Mahkemesi :Ağır Ceza Mahkemesi Suç : Taksirle öldürme Hüküm : CMK"nın 231/11. maddesi uyarınca açıklanması ile 765 sayılı TCK’nın 455/2-son, 59. maddeleri gereğince mahkumiyet
Taksirle öldürme suçundan sanığın mahkumiyetine ilişkin hüküm sanık müdafii tarafından temyiz edilmekle, dosya incelenerek gereği düşünüldü: Yapılan yargılama sonunda Muğla 1. Ağır Ceza Mahkemesinin 13/11/2012 tarihli, 2012/232 Esas, 2012/273 Karar sayılı ilamı ile 765 sayılı Kanunun 455/2-son, 59/2 ve 5271 sayılı CMK"nın 231. maddeleri uyarınca 10 ay hapis ve 91 TL adli para cezası ile cezalandırılmasına, sanık hakkındaki hükmün açıklanmasının geri bırakılmasına karar verildiği, anılan kararın itirazın reddi ile 12/02/2013 tarihinde kesinleştiği ve belirtilen tarih itibariyle beş yıllık denetim süresi başladığından, 5271 sayılı CMK"nın 231/8. maddesi uyarınca dava zamanaşımının durduğu, daha sonra sanığın 01/02/2014 tarihinde trafik güvenliğini tehlikeye sokma suçunu işlediği sabit kabul edilerek, İzmir (Kapatılan) 1. Sulh Ceza Mahkemesinin 08/04/2014 tarihli ilamı ile 50 TL adli para cezasına hükmedildiği ve bu hükmün Yargıtay incelemesinden geçerek 09/09/2015 de kesinleştiği, ihbar üzerine yeniden ele alınan dosyada, 5271 sayılı CMK"nın 231/11. maddesi uyarınca hükmün açıklanmasına karar verildiği anlaşılmakla; Sanığa isnat edilen ve daha ağır bir suçu oluşturma ihtimali bulunmayan eylem, suç tarihinde yürürlükte bulunan ve sanığın lehine olan 765 sayılı TCK"nın 455/2. maddesinde yaptırıma bağlanmış olup, anılan suç, aynı kanunun 102/3. maddesi uyarınca 10 yıllık zamanaşımına tabidir.

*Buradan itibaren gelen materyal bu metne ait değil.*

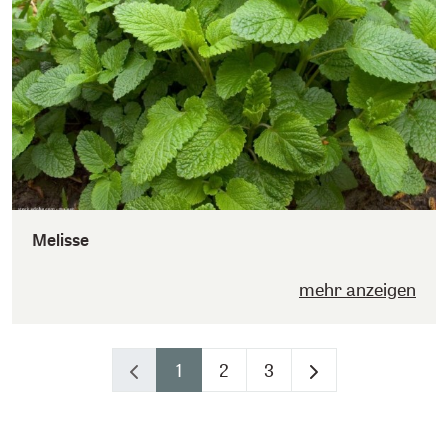
Melisse
mehr anzeigen
1
2
3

Kesen nedenlerin varlığı halinde süre yeniden işlemekte ise de, zamanaşımını kesen en son işlem 21/01/2016 tarihli mahkumiyet hükmü olup, bu süre aynı kanunun 104/2. maddesi uyarınca en fazla yarı oranında uzayacağından, suç tarihi olan 01/10/2004 tarihinden itibaren, durma süresi de hesaba katıldığında 765 sayılı TCK"nın 102/3 ve 104/2. maddelerinde öngörülen 15 yıllık zamanaşımının inceleme tarihinden önce gerçekleştiği ve 5271 sayılı CMK"nın 223/9. maddesindeki şartların da oluşmadığı anlaşılmakla, hükmün gerçekleşen zamanaşımı nedeniyle 5320 sayılı Kanunun 8. maddesi uyarınca halen uygulanmakta olan 1412 sayılı CMUK"un 321. maddesi gereğince BOZULMASINA, aynı Kanunun 322. maddesinin verdiği yetkiye dayanılarak, 765 sayılı TCK"nın 102/3, 104/2 ve 5271 sayılı CMK"nın 223/8. maddeleri gereğince kamu davasının DÜŞMESİNE, 09/03/2021 tarihinde oybirliğiyle karar verildi.